== Text under study ==
══════

I'm performing a backup restore on a 300GB database and it's taking a long time. It's coming up for 4 hours since it stopped creating the extent files, and started populating them with the data. Is there any way I can work out how far it has got in terms of how much longer I can expect it to run?
Proenv says "
OpenEdge Release 11.2 as of Wed Feb 13 19:01:30 EST 2013
Start of extending target DB to needed size... (9432)
This is a full backup of F:\DATABASE\LIVE\icmasliv.db. (6759)
This backup was taken Fri Apr 25 14:49:15 2014. (6760)
The blocksize is 8192. (6994)
It will require a minimum of 47665716 blocks to restore. (6763)
Start of restoring the target DB... (9433)"
The log file says even less.
Thanks in advance.
Look at the time stamps on the extents?
1) Experience is a really good estimator -- just one of the many reasons that you should periodically restore backups.
2) You could look at the IO rate on the target device and then do some math -- a minimum of approximately 48M blocks 8k need to be restored -- if your disk subsystem is currently doing about 1,000 per second that would mean roughly 48,000 seconds in total...
3) Just guessing but this situation sounds like a demonstration of how easy it is to saturate the RAM cache on a SAN and the joyous results of doing so.
Yeah I remember I used to be able to look at the time stamps, Thomas, but for some reason they all were stuck at 16:30.
And thanks for your tips too Tom.
As it happens the process finished just as I hit Submit!
Windows has some very strange ideas about when it is appropriate to update file timestamps.
You don't have to rely on Windows Explorer for that. Run Resource Monitor (perfmon /res) and filter for the _dbutil.exe process. You'll see which extent file(s) it is writing to, as well as throughput, disk queuing, etc.
There's also prorest -verbose.
Thanks Rob - really helpful.
Think I've got some disk performance issues. 6 hours to back up a 300GB database with -REPLTargetCreation :(
I have a client where the nightly backup of the 350Gb DB takes 26 hours. Does anyone see the problem?
I'm sure that the bean counters look at 110% utilization as a good thing -- after all, isn't the point to get the most out of your investment?
James,
Are you backup up to the same physical disk where the database resides? What kind of write speed are you getting in MB/s?
James,
Are you backup up to the same physical disk where the database resides? What kind of write speed are you getting in MB/s?

══════

== Dataset excerpts ==
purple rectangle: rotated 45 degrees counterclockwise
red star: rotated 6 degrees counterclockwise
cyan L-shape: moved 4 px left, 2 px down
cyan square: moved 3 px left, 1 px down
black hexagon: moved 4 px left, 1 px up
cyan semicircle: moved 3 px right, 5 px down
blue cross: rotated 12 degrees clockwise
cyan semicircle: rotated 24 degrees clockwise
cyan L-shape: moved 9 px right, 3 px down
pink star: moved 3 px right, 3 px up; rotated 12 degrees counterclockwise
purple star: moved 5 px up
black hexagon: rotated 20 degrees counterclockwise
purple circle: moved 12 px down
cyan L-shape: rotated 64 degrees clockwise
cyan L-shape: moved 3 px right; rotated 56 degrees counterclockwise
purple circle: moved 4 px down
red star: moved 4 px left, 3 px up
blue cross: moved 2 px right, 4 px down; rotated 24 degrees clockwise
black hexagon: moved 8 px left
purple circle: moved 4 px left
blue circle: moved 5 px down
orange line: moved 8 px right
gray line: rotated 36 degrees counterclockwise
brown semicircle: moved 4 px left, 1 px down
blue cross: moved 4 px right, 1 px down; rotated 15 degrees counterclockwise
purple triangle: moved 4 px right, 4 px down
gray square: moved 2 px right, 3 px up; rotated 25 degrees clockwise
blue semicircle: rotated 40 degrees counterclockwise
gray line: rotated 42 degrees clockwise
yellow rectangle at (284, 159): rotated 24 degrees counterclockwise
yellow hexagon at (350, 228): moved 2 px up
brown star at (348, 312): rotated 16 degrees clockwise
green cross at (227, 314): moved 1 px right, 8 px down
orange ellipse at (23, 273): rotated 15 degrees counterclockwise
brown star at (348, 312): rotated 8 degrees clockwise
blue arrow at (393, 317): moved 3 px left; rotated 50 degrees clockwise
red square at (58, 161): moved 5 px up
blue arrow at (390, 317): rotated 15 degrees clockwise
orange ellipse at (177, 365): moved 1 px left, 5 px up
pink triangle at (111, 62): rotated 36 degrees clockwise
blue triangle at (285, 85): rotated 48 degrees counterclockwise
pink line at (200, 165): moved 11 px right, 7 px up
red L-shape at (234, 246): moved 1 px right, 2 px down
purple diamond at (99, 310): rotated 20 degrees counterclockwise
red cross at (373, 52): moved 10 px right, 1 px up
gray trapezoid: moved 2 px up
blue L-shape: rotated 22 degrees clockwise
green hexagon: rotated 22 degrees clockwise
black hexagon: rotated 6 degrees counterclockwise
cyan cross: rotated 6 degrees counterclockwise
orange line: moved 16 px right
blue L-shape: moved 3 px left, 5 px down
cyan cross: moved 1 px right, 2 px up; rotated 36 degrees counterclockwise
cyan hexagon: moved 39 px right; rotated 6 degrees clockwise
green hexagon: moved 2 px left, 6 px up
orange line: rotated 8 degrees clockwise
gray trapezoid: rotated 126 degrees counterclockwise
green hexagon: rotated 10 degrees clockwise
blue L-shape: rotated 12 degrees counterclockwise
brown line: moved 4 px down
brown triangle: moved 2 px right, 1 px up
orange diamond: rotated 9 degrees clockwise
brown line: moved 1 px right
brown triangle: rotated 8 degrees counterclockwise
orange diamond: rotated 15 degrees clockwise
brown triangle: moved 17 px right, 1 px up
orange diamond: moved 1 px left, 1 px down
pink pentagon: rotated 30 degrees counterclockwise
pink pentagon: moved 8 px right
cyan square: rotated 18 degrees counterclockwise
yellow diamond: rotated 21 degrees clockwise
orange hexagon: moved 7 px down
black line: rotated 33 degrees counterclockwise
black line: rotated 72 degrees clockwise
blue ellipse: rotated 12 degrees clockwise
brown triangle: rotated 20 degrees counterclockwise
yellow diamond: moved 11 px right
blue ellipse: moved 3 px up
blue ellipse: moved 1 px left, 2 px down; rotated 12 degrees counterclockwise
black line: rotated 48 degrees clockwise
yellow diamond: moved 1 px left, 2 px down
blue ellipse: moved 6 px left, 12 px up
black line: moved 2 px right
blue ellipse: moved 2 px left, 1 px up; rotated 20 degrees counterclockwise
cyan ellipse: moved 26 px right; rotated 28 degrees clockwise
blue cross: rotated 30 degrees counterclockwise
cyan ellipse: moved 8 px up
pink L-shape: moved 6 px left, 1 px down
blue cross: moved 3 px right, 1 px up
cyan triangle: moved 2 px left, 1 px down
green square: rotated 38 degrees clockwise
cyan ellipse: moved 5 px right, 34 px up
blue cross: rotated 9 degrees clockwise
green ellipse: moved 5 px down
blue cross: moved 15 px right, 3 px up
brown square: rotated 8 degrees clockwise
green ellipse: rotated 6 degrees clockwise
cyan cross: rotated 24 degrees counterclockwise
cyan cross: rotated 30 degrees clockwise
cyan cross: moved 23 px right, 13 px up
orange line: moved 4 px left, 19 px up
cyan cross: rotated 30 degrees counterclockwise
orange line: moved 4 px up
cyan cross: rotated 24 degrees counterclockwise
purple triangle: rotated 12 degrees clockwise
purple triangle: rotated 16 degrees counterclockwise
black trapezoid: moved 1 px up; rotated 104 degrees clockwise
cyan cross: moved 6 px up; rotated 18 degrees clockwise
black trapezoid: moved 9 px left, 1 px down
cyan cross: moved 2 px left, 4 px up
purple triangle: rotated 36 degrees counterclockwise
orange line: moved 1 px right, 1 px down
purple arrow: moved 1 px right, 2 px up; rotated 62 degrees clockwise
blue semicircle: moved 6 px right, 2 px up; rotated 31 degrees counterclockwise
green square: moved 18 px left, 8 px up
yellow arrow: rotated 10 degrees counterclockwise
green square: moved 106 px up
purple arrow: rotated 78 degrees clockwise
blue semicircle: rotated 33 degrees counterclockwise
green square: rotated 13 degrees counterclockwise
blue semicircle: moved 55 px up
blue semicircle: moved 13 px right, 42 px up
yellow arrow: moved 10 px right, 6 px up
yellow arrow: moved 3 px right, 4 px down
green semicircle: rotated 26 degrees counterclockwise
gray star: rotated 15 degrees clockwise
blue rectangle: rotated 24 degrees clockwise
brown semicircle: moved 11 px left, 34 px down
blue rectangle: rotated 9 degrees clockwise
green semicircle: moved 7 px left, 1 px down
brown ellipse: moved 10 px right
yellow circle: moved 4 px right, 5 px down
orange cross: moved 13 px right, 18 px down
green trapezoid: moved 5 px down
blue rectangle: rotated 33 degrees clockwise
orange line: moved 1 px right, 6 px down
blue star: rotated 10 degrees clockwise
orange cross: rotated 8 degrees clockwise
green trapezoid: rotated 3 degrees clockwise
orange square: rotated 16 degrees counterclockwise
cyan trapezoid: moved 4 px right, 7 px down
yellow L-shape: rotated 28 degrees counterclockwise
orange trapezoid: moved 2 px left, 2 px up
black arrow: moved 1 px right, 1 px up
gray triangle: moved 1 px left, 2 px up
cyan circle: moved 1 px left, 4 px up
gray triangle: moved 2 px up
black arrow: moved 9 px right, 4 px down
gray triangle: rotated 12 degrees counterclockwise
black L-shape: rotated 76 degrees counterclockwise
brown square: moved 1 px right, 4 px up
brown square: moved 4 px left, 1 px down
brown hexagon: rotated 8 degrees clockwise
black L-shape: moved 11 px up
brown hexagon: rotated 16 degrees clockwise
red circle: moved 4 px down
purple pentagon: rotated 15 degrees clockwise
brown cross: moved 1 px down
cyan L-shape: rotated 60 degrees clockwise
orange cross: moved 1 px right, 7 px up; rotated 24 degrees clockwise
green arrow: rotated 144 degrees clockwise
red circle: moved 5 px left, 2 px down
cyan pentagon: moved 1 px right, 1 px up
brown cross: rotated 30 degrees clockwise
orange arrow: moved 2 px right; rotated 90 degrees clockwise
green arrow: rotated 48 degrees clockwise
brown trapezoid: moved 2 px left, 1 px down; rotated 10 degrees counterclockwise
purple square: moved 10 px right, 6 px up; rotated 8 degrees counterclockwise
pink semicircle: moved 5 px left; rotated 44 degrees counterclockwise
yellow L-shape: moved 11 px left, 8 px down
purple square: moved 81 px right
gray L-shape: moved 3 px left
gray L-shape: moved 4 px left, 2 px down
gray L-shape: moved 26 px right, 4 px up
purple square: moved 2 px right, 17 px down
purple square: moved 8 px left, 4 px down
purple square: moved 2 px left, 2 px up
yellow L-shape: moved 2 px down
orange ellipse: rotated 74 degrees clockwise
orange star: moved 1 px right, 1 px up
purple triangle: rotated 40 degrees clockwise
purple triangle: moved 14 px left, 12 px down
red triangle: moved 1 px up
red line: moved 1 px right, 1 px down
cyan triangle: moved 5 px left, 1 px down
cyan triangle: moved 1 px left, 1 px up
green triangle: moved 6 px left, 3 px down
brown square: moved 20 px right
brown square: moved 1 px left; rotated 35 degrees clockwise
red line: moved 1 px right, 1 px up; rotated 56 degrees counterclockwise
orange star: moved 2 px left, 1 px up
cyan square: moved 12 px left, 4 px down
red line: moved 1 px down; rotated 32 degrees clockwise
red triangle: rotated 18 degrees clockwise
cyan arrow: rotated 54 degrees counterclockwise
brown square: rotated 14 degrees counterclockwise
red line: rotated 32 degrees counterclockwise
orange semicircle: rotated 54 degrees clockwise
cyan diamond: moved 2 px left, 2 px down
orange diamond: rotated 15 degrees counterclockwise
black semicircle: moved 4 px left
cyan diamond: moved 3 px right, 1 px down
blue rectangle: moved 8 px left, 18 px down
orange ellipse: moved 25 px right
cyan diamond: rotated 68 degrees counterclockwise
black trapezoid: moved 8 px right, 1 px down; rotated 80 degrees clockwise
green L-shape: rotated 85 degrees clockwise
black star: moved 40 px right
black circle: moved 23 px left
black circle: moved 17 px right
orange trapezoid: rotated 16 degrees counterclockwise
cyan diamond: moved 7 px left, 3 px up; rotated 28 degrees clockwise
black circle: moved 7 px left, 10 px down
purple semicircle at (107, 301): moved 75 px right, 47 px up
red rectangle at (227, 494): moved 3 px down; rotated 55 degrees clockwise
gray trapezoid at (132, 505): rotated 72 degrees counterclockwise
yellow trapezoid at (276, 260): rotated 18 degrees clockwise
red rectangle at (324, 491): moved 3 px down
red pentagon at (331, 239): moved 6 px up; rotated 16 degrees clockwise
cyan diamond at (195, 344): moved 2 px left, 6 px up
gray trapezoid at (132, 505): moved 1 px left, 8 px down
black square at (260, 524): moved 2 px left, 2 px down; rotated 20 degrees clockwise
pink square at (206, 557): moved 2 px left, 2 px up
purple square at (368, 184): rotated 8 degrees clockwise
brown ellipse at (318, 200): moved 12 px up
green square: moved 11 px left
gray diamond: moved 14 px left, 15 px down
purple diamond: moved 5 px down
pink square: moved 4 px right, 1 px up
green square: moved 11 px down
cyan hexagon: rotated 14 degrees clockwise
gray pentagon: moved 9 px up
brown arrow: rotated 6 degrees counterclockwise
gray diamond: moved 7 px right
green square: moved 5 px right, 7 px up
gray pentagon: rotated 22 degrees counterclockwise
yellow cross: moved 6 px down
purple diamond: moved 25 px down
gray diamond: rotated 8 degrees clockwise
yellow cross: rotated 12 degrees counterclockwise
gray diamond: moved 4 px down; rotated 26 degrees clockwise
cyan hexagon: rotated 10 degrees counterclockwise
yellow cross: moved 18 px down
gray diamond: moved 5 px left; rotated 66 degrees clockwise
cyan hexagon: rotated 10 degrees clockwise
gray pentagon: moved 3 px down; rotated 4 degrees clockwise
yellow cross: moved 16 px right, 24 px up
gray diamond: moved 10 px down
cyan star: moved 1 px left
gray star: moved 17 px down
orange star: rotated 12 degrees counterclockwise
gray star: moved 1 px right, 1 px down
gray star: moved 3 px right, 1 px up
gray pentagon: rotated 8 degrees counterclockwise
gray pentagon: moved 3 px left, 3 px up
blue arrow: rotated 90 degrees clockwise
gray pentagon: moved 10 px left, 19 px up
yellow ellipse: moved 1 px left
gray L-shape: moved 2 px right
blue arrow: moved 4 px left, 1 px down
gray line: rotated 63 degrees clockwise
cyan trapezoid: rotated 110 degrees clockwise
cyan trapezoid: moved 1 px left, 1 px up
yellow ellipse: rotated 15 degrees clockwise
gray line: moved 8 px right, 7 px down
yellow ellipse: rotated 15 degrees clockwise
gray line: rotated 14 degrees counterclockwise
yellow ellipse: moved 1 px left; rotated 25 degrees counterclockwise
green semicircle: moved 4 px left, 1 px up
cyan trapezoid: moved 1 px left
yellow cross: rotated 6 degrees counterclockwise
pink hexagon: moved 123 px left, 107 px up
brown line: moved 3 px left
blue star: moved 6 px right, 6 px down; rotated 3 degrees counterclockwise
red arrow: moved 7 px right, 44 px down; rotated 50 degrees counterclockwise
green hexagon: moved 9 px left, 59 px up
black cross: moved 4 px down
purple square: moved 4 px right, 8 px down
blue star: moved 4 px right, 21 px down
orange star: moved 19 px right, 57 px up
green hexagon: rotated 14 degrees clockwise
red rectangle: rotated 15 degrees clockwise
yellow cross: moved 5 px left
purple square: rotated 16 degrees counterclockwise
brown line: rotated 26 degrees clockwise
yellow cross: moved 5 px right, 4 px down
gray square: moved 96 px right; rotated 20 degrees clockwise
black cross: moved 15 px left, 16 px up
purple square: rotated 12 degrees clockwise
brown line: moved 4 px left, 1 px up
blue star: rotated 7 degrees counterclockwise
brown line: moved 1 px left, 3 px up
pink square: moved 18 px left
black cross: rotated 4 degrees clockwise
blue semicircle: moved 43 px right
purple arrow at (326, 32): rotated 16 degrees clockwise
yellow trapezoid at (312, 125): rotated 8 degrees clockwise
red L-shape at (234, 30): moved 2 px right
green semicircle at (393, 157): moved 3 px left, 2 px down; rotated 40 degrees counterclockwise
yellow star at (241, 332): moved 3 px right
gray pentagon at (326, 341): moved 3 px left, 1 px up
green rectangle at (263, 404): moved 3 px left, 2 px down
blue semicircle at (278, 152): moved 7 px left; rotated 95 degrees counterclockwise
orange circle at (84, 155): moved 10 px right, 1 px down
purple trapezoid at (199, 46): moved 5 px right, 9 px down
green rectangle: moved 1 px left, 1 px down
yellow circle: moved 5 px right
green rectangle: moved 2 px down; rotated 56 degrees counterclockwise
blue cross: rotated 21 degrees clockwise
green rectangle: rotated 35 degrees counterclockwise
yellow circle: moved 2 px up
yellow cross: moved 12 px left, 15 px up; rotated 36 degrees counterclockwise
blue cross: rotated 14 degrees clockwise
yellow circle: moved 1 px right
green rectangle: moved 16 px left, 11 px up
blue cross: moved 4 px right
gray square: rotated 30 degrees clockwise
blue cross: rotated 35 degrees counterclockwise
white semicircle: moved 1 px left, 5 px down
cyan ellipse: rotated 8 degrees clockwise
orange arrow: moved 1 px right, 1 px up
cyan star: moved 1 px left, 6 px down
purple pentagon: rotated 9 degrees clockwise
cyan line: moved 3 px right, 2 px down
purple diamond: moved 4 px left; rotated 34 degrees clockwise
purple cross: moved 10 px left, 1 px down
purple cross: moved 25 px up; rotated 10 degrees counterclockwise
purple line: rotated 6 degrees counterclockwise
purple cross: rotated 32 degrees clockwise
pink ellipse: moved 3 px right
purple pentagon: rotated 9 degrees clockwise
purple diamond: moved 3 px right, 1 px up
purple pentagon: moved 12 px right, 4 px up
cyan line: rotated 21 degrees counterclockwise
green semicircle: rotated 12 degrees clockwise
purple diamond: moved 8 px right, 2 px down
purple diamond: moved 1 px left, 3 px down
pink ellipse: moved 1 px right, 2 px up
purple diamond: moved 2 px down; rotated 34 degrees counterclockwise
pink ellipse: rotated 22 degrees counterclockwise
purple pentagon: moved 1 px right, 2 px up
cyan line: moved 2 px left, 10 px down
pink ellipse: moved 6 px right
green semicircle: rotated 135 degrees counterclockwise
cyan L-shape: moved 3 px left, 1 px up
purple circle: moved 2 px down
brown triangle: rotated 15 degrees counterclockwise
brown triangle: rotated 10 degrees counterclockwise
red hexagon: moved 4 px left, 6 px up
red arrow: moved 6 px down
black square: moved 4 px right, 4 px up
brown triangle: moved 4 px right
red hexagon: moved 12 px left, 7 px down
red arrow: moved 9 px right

══════

== What is required ==
From the forum thread about the database restore, extract the passage starting with "Yeah I remember" and going on through "see the problem?". You can set the records aside, since nothing here depends on them.

== Solution for this problem ==
Yeah I remember I used to be able to look at the time stamps, Thomas, but for some reason they all were stuck at 16:30.
And thanks for your tips too Tom.
As it happens the process finished just as I hit Submit!
Windows has some very strange ideas about when it is appropriate to update file timestamps.
You don't have to rely on Windows Explorer for that. Run Resource Monitor (perfmon /res) and filter for the _dbutil.exe process. You'll see which extent file(s) it is writing to, as well as throughput, disk queuing, etc.
There's also prorest -verbose.
Thanks Rob - really helpful.
Think I've got some disk performance issues. 6 hours to back up a 300GB database with -REPLTargetCreation :(
I have a client where the nightly backup of the 350Gb DB takes 26 hours. Does anyone see the problem?